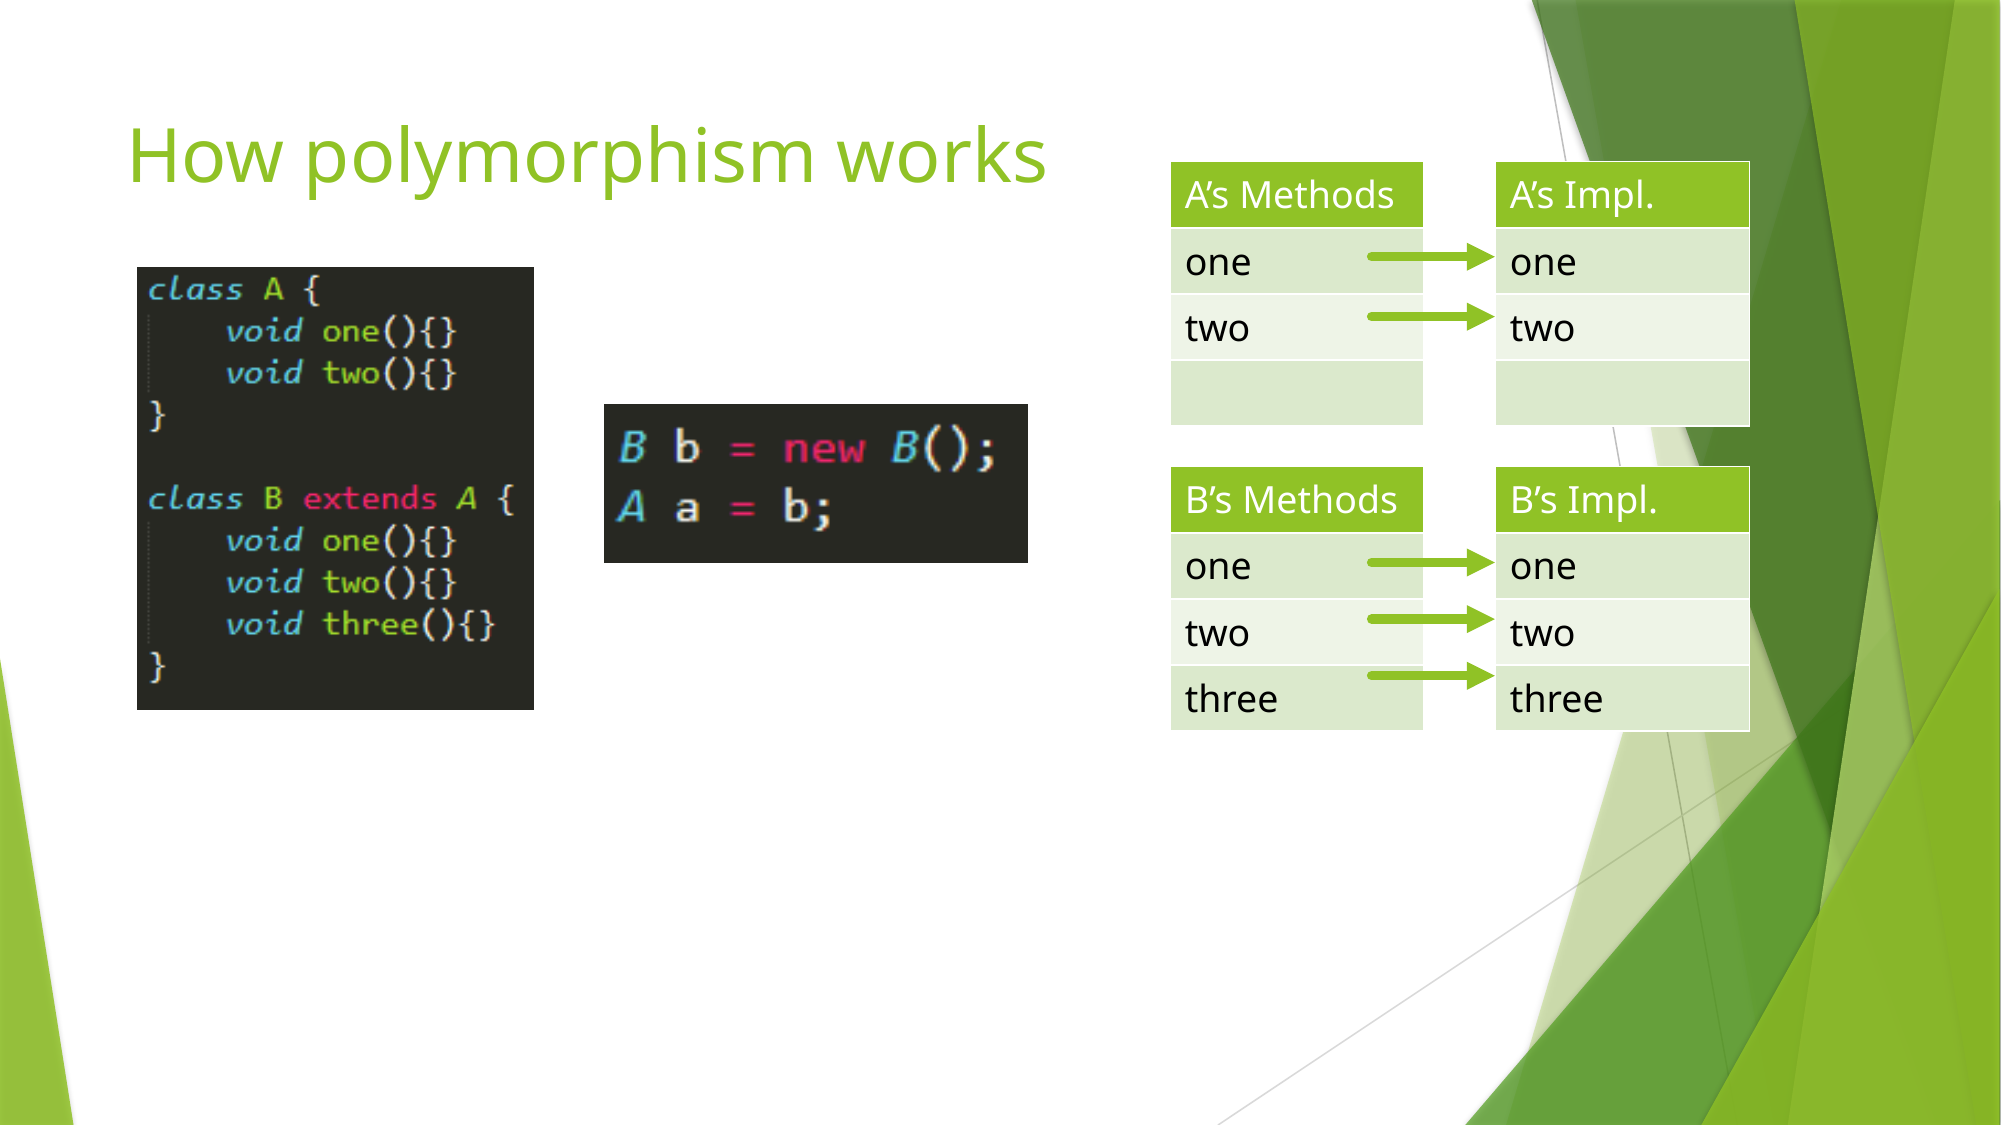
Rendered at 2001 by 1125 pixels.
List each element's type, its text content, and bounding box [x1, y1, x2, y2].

table_cell one [1496, 534, 1749, 598]
table_header B’s Impl. [1496, 467, 1749, 532]
table_cell two [1496, 600, 1749, 664]
table_cell one [1171, 534, 1423, 598]
picture [604, 404, 1029, 563]
table_header A’s Methods [1171, 162, 1423, 227]
table_cell [1171, 361, 1423, 425]
table_cell two [1171, 600, 1423, 664]
table_cell one [1171, 229, 1423, 293]
picture [136, 266, 535, 711]
title How polymorphism works [111, 99, 1522, 317]
table_cell [1496, 361, 1749, 425]
table_cell two [1496, 295, 1749, 359]
table_cell three [1496, 666, 1749, 730]
table_cell three [1171, 666, 1423, 730]
table_cell one [1496, 229, 1749, 293]
table_header B’s Methods [1171, 467, 1423, 532]
table_cell two [1171, 295, 1423, 359]
table_header A’s Impl. [1496, 162, 1749, 227]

EXERCISE DETAILS:
This task asks for the data above repeated exactly, without a single picture.

RESPONSE:
Rendered at 2001 by 1125 pixels.
List each element's type, its text content, and bounding box [x1, y1, x2, y2].

table_cell one [1496, 534, 1749, 598]
table_header B’s Impl. [1496, 467, 1749, 532]
table_cell two [1496, 600, 1749, 664]
table_cell one [1171, 534, 1423, 598]
picture [604, 404, 1029, 563]
table_header A’s Methods [1171, 162, 1423, 227]
table_cell [1171, 361, 1423, 425]
table_cell two [1171, 600, 1423, 664]
table_cell one [1171, 229, 1423, 293]
picture [136, 266, 535, 711]
title How polymorphism works [111, 99, 1522, 317]
table_cell [1496, 361, 1749, 425]
table_cell two [1496, 295, 1749, 359]
table_cell three [1496, 666, 1749, 730]
table_cell three [1171, 666, 1423, 730]
table_cell one [1496, 229, 1749, 293]
table_header B’s Methods [1171, 467, 1423, 532]
table_cell two [1171, 295, 1423, 359]
table_header A’s Impl. [1496, 162, 1749, 227]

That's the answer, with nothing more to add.